Here at 51USstudy we have been prepping students for the redesigned SAT essay. While the old SAT essay engaged students by asking for examples from outside sources, the new one takes examples from a specified article and asks the student to deconstruct the author’s argument. What follows is a student’s redesigned SAT essay which responds to an article from the NY times entitled ‘Protect Our Bats’ (http://www.nytimes.com/2014/05/12/opinion/protect-our-bats.html?_r=0).
In response to the dramatic decline in bat population in USA, the article “Protect Our Bats” published by The New York Times on May, 11, 2014 urges readers to help protect bats by recognising their significance in agriculture and health. The author effectively builds his arguments by using facts, emotional appeals, as well as ethical claims to authority.
The Author begins his article by informing readers about “white-nose syndrome”, a disease that has “decimated populations of hibernating cave-dwelling bats in the Northeast. To illustrate the “catastrophic consequences of this disease”, the author employs a series of statistics and facts that “the population of tri-coloured and Indiana bats declined by more than 70 percent and little brown bats by more than 90 percent”. These significant figures exemplify the author’s argument that the population of bats is declining dramatically due to diseases. By dramatizing these statistics, the author strives to capture the public’s abstention toward this issue and to escalate the severity of the disease’s impact on hibernating bats.
Furthermore, the author uses pathos to appeal to the readers’ emotions. The use of inclusive pronoun “we” aims to make the readers feel a greater affinity with the author’s argument that “we should set up …on white nose syndrome” and “we should require…with wind turbines”. By employing inclusive language, the author attempts to personalize the issue, encouraging the readers to empathise with his concerns and exploring a logical and viable method to prevent the mortality of bats caused by wind farms and white-nose syndrome. The inclusive language “we” also connotes a sense of communal and shared responsibility to protecting bats, urging the readers to take immediate actions to protect the bats from extension.

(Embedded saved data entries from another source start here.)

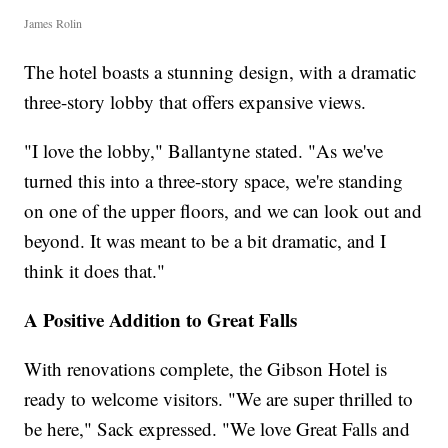
James Rolin
The hotel boasts a stunning design, with a dramatic
three-story lobby that offers expansive views.
"I love the lobby," Ballantyne stated. "As we've
turned this into a three-story space, we're standing
on one of the upper floors, and we can look out and
beyond. It was meant to be a bit dramatic, and I
think it does that."
A Positive Addition to Great Falls
With renovations complete, the Gibson Hotel is
ready to welcome visitors. "We are super thrilled to
be here," Sack expressed. "We love Great Falls and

Finally, the author also appeals to authority to consolidate his arguments. He first makes reference to a study conducted by “BioScience” which demonstrates the fact that “Wind turbines nationwide are estimated to kill between 600,000 and 900,000 bats in a year”. This evidence provided by reputable journal “BioScience” substantiates the author’s assertion that wind turbines are detrimental to tree-dwelling bats. The author uses statistics provided by authoritative figures to increase the credibility of his claims, making his arguments sound more professional and more acceptable to the readers. It also erases any trace of suspicion from the audience, aiding in their realization that the author is not exaggerating the situation.
By using a variety of persuasive techniques including statistics, expert knowledge and inclusive language, the author composed a compelling and authoritative piece of writing which inf0rms readers of common threats to bat populations and persuades them that these threats impose wide-reaching problems that it is our job to fix.